Burchard. I counted seven.
One mortal in the throat. His hands were tied.

Alexander [with a howl like a lion’s]. God, by God’s blood, my curse!
[He falls in a swoon.

One must not stop to analyse the play, or even this first act, completely. But one ought at least to indicate its extraordinary combination of subtlety with passion. In the scenes we have glanced at, the Pope passes from pole to pole of his nature. The poets have the difficult task of indicating this transit—;from vast sorrow and horror, through remorse and penitence, suspicion, wrath, and dread at the accusation laid against Cesare, to forgiveness, reconciliation, compliance, and even a compact with Giovanni’s murderer. In a cold historical statement one either finds these facts incredible, or is tempted to account for them, in Renaissance fashion, by believing the Borgia nature to have been something monstrous and unhuman. From the artistic standpoint such a transition would appear well-nigh impossible to represent convincingly. Yet it is done, and we never question that the thing really happened so. The means used to this end are often very quiet. By the lightest touches—;a broken phrase, an exclamation, or even a silence—;the poet will register the swiftly changing current of emotion. One cannot easily illustrate this by quotation; but an example occurs in a passage already quoted—;that in which the Pope, having seen a vision of Giovanni, is filled with remorse. It will be remembered that he rails against his children, and particularly Lucrezia. Yet two minutes afterward, when he inquires for her and is informed that she is praying in the convent, he murmurs “Sweet soul!”; and one sees his rage and remorse crumble, and the whole fabric of his penitence come toppling down. In touches like this the incredible is made to look only too easy to the ductile Borgia temperament. But they are often the merest hints, as in this tiny masterpiece, Scene 4. The papal Court is by this time seething with rumour. Suspicion has fallen upon one after another of the enemies of Giovanni; but within the innermost circle there is a whisper that Cesare was the murderer. It is this that has driven Lucrezia to her convent; but at midnight she creeps out and comes to Cesare:

Lucrezia. Madonna Adriana brought me here;
She stays without: I go back to the convent.
Cesare—;tell me all that I should pray.

Cesare [turning his head back towards her from
the couch
]. Amanda, that your scruples be removed.
That I be Cesar.

Lucrezia. Take a little rest.

Cesare. Shall you, from prayer?
To-night you look a sibyl.
Who did this deed?

Lucrezia. Let Juan play the lute;
You must have music through these restless nights.
How lost you look!

Cesare. You startled me. How lost!
[He closes his eyes.
Lucrezia. He is dreaming; he has quite forgotten me.
Come, Adriana, soft! As an astronomer
He must not be disturbed: he is quite lost.

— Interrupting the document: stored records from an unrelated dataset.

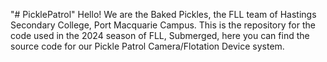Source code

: "# PicklePatrol" 
Hello!
We are the Baked Pickles, the FLL team of Hastings Secondary College, Port Macquarie Campus.
This is the repository for the code used in the 2024 season of FLL, Submerged, here you can find the source code for our Pickle Patrol Camera/Flotation Device system.
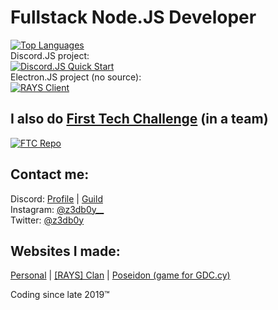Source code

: # Fullstack Node.JS Developer
[![Top Languages](https://github-readme-stats.vercel.app/api/top-langs/?username=z3db0y&bg_color=00000000&hide_title=true&hide_border=true&text_color=08F)]()  
Discord.JS project:  
[![Discord.JS Quick Start](https://github-readme-stats.vercel.app/api/pin/?username=z3db0y&repo=discordjs-quick-start&bg_color=00000000&hide_title=true&border_color=00000000&text_color=08F)](https://github.com/z3db0y/discordjs-quick-start)  
Electron.JS project (no source):  
[![RAYS Client](https://github-readme-stats.vercel.app/api/pin/?username=z3db0y&repo=rays-client&bg_color=00000000&hide_title=true&border_color=00000000&text_color=08F)](https://github.com/z3db0y/rays-client)

## I also do [First Tech Challenge](https://www.firstinspires.org/robotics/ftc) (in a team)
[![FTC Repo](https://github-readme-stats.vercel.app/api/pin/?username=evangelospro&repo=FTC22_CODE&bg_color=00000000&hide_title=true&border_color=00000000&text_color=08F)](https://github.com/evangelospro/FTC22_CODE)

## Contact me:
Discord: [Profile](https://discord.com/users/740167253491843094) | [Guild](https://discord.gg/C4k9uVnPwP)  
Instagram: [@z3db0y__](https://instagram.com/z3db0y__/)  
Twitter: [@z3db0y](https://twitter.com/z3db0y)  

## Websites I made:
[Personal](https://z3db0y.com) | [[RAYS] Clan](https://raysclan.xyz) | [Poseidon (game for GDC.cy)](https://poseidon.cy)

Coding since late 2019™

One leaves Borgia reluctantly, having done so much less than justice to it: nevertheless, it is refreshing to turn to Deirdre after an atmosphere so charged and tropical. Not that Deirdre is set on any lower plane of emotion, for it also deals with vast passions. But in this play we pass visibly to a more northerly latitude, to an austerer race and a more primitive age; and it is in an air swept clean by storm that the business of sowing the wind and reaping the whirlwind goes forward.